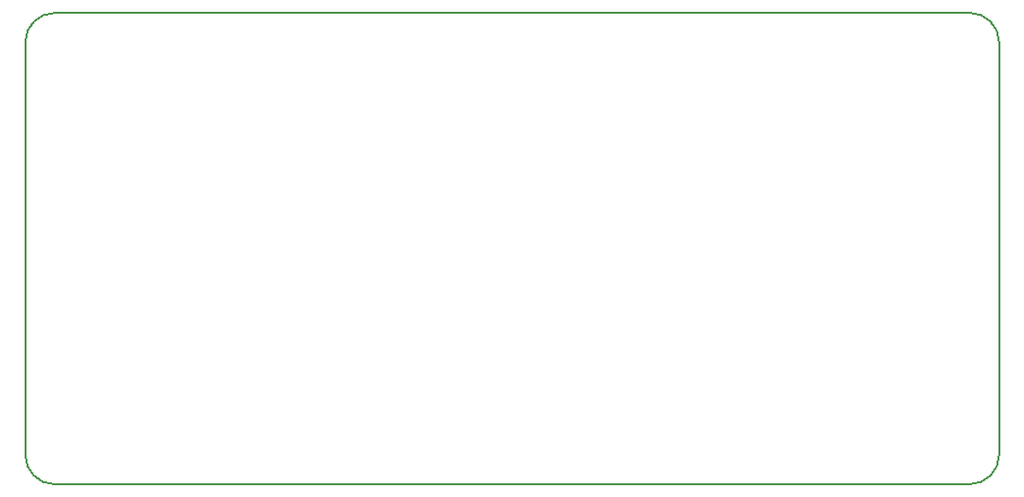
<source format=gm1>
G04 #@! TF.FileFunction,Profile,NP*
%FSLAX46Y46*%
G04 Gerber Fmt 4.6, Leading zero omitted, Abs format (unit mm)*
G04 Created by KiCad (PCBNEW 4.0.2-4+6225~38~ubuntu14.04.1-stable) date jeu. 24 mars 2016 21:46:02 CET*
%MOMM*%
G01*
G04 APERTURE LIST*
%ADD10C,0.150000*%
G04 APERTURE END LIST*
D10*
X168910000Y-88900000D02*
G75*
G03X166370000Y-86360000I-2540000J0D01*
G01*
X166370000Y-127000000D02*
G75*
G03X168910000Y-124460000I0J2540000D01*
G01*
X85090000Y-124460000D02*
G75*
G03X87630000Y-127000000I2540000J0D01*
G01*
X87630000Y-86360000D02*
G75*
G03X85090000Y-88900000I0J-2540000D01*
G01*
X85090000Y-124460000D02*
X85090000Y-88900000D01*
X166370000Y-127000000D02*
X87630000Y-127000000D01*
X168910000Y-88900000D02*
X168910000Y-124460000D01*
X87630000Y-86360000D02*
X166370000Y-86360000D01*
M02*

</source>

Work instructions - The expected result is a copy of each line in the records where "APERTURE" appears.

Written response -
G04 APERTURE LIST*
G04 APERTURE END LIST*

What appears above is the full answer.